The effect finds useful applications such as the production and detection of sound, generation of high voltages, electronic frequency generation, microbalances, and ultra fine focusing of optical assemblies. It is also the basis of a number of scientific instrumental techniques with atomic resolution, the scanning probe microscopies such as STM, AFM, MTA, SNOM etc.

Note for Acoustic Wave
An acoustic wave is a weak wave (meaning a small pressure change) that moves at the speed of sound. As opposed to a shock wave, the pressure change is continuous, and the wave is isentropic, meaning energy is conserved as it propagates. A further difference is that shock waves can move faster than the speed of sound. Alternating compression and expansion acoustic waves moving in unison cause sound.

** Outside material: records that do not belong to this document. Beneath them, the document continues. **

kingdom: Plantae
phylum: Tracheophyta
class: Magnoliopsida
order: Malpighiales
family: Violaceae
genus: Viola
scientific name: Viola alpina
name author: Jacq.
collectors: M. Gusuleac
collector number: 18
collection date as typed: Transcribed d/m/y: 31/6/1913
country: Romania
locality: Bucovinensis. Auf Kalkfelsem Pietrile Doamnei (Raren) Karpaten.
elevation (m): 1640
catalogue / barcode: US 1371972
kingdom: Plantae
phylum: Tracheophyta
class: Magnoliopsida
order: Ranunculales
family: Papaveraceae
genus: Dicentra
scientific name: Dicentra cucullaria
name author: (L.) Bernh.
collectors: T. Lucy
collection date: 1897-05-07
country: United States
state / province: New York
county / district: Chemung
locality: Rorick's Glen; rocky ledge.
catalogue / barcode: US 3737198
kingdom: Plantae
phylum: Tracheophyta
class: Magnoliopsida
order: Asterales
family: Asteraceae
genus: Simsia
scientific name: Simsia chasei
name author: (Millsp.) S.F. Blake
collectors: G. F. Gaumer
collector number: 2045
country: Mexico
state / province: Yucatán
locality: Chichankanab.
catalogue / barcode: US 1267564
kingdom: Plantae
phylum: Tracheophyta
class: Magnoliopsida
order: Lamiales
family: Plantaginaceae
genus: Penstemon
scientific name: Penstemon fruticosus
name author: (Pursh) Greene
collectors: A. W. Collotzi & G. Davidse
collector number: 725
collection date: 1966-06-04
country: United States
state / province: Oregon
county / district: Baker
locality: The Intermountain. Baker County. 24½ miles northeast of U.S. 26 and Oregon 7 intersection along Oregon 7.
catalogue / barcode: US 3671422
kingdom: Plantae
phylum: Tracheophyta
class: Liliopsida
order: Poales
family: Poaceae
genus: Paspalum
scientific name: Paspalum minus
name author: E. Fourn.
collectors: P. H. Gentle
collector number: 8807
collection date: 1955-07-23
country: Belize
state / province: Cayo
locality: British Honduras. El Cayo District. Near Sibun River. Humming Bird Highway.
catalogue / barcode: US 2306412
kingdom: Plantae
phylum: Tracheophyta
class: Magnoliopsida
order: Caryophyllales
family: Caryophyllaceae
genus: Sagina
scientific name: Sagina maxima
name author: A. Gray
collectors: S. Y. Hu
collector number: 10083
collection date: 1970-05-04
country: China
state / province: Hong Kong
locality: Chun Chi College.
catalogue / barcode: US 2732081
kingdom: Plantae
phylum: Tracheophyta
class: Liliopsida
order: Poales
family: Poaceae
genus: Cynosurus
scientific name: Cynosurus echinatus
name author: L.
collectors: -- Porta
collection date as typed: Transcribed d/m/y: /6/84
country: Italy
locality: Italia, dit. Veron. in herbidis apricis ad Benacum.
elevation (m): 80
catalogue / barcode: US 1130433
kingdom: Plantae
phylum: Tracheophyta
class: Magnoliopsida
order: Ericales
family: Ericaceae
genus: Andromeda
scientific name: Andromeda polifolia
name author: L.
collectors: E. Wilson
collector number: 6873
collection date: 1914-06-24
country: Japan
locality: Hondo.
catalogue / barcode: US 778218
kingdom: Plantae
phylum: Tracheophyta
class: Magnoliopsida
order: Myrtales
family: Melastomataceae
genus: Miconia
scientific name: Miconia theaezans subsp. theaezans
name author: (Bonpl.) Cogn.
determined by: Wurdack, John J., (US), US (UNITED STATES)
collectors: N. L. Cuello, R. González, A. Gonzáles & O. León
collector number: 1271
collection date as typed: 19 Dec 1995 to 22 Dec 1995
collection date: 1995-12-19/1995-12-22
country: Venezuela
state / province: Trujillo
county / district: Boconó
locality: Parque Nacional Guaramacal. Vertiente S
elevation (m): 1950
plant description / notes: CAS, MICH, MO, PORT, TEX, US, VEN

In figure 1, Top: Comparison of strain rate in a molecular dynamics simulation at a AlN/GaN interface to the calculated electric field measured 1 mm from the inter- face for a shock wave with properties given in the text. The time-dependence of the electric field is closely related to the strain rate at the interface enabling direct resolution of THz frequency strain waves. Bottom: Frequency as a function of time for the electromagnetic radiation. An 8 THz harmonic of a 4 THz fundamental corresponds to atomic scale spatial structure around 5 angstroms.

In figure 2, Electromagnetic radiation is produced when an acoustic wave (purple) generates electric currents (red) as it propagates past an interface between two piezoelectric materials. The radiation propagates outside of the materials and can be detected to determine the shape of the acoustic wave with nearly atomic scale resolution.